Zudem wird bei der Hauptuntersuchung (HU) überprüft, ob ein Kasten im Auto ist und ob dessen Inhalt korrekt ist. Ergänzend kann auch das Verfallsdatum geprüft werden. Fehlt der Kasten oder ist er mangelhaft oder unvollständig, kann das als geringer Mangel beanstandet werden, erläutert Dekra-Sprecher Wolfgang Sigloch.
Zwar führen geringe Mängel nicht dazu, dass die Plakette verweigert wird. Doch auch diese müssen unverzüglich behoben werden.
Grundsätzlich ist es ratsam, sich den Kasten einmal in einer ruhigen Minute zu schnappen, ihn zu öffnen und sich mit dem Inhalt vertraut zu machen. „Das fängt damit an, dass ich überhaupt weiß, wo er im Auto verstaut ist“, sagt ADAC-Sprecher Schnaars. Am besten lagert er an einem gut zugänglichen Ort im Innen- oder Kofferraum.

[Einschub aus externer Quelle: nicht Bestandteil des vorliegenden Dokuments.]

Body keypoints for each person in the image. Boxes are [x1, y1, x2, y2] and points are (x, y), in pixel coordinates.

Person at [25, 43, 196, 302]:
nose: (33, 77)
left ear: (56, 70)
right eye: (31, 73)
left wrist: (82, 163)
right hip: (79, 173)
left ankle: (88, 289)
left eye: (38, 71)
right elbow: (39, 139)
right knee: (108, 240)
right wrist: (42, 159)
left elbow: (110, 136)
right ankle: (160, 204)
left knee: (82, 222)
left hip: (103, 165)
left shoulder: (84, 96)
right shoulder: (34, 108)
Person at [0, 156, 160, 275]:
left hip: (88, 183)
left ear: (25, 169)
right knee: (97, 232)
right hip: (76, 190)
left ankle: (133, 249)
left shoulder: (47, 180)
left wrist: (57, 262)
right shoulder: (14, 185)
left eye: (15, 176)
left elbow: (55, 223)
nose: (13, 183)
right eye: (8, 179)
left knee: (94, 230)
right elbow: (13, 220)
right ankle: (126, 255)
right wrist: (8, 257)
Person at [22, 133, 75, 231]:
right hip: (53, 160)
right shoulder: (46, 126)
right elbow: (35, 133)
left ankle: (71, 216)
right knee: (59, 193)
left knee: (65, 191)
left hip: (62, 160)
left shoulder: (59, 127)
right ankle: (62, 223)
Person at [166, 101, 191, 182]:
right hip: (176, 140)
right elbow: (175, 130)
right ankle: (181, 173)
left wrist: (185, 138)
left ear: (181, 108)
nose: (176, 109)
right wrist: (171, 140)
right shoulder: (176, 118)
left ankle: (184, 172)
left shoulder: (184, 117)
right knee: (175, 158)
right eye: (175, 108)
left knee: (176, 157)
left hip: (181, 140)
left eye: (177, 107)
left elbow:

Er empfiehlt zudem eine regelmäßige freiwillige Auffrischung der Erste-Hilfe-Kenntnisse. „Da wird auch ganz konkret der Umgang mit dem Material gezeigt, etwa wann und wie ich einen Druckverband anlege und wann vielleicht ein Pflaster reicht“, sagt er. Dadurch könnten Unsicherheiten und Hemmungen im Ernstfall genommen und die Bereitschaft zur Hilfeleistung gestärkt werden.
Denn das ist bei Erster Hilfe generell wichtig: „Niemand macht einem einen Vorwurf, wenn man nicht das leisten kann, was ein professioneller Helfer könnte. Aber nicht zu helfen, ist die falsche Entscheidung“, sagt Schnaars.